Update these lines by replacing every "Korejština online" with "Korean online" and changing nothing else. Leave the pictures out of your answer.

SOURCE DATA START

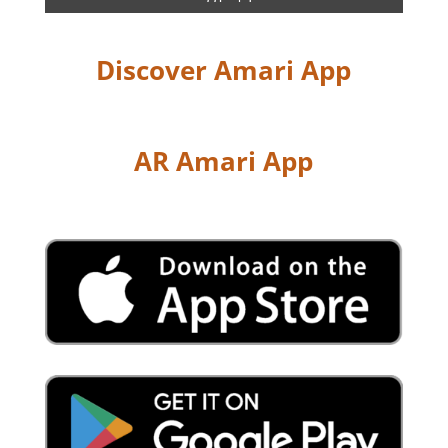
Discover Amari App
AR Amari App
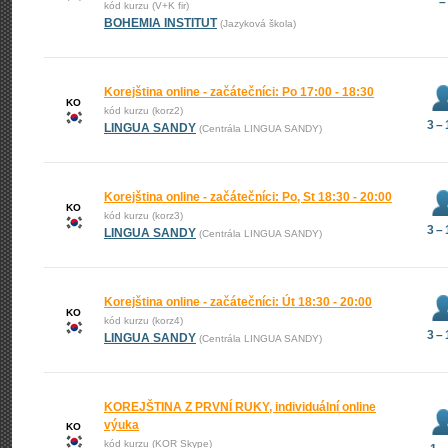
–
kód kurzu (V+K fir)
BOHEMIA INSTITUT
(Jazyková škola)
Korejština online - začátečníci: Po 17:00 - 18:30
KO
kód kurzu (korz2)
3 –
LINGUA SANDY
(Centrála LINGUA SANDY)
Korejština online - začátečníci: Po, St 18:30 - 20:00
KO
kód kurzu (korz3)
3 –
LINGUA SANDY
(Centrála LINGUA SANDY)
Korejština online - začátečníci: Út 18:30 - 20:00
KO
kód kurzu (korz4)
3 –
LINGUA SANDY
(Centrála LINGUA SANDY)
KOREJŠTINA Z PRVNÍ RUKY, individuální online
výuka
KO
kód kurzu (KOR Skype)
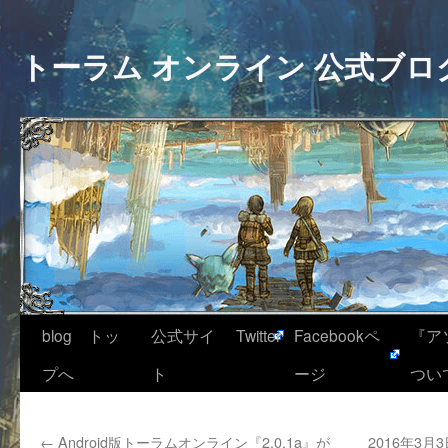
トーラム オンライン 公式ブロ
blog トッ
公式サイ
Twitter
Facebookペ
『ア
プへ
ト
ージ
つい
←
Android版トーラムオンライン『2.0.1a』が
2016年3月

SOURCE DATA END

> [SOLVED EXERCISE]:
Discover Amari App
AR Amari App
–
kód kurzu (V+K fir)
BOHEMIA INSTITUT
(Jazyková škola)
Korean online - začátečníci: Po 17:00 - 18:30
KO
kód kurzu (korz2)
3 –
LINGUA SANDY
(Centrála LINGUA SANDY)
Korean online - začátečníci: Po, St 18:30 - 20:00
KO
kód kurzu (korz3)
3 –
LINGUA SANDY
(Centrála LINGUA SANDY)
Korean online - začátečníci: Út 18:30 - 20:00
KO
kód kurzu (korz4)
3 –
LINGUA SANDY
(Centrála LINGUA SANDY)
KOREJŠTINA Z PRVNÍ RUKY, individuální online
výuka
KO
kód kurzu (KOR Skype)
トーラム オンライン 公式ブロ
blog トッ
公式サイ
Twitter
Facebookペ
『ア
プへ
ト
ージ
つい
←
Android版トーラムオンライン『2.0.1a』が
2016年3月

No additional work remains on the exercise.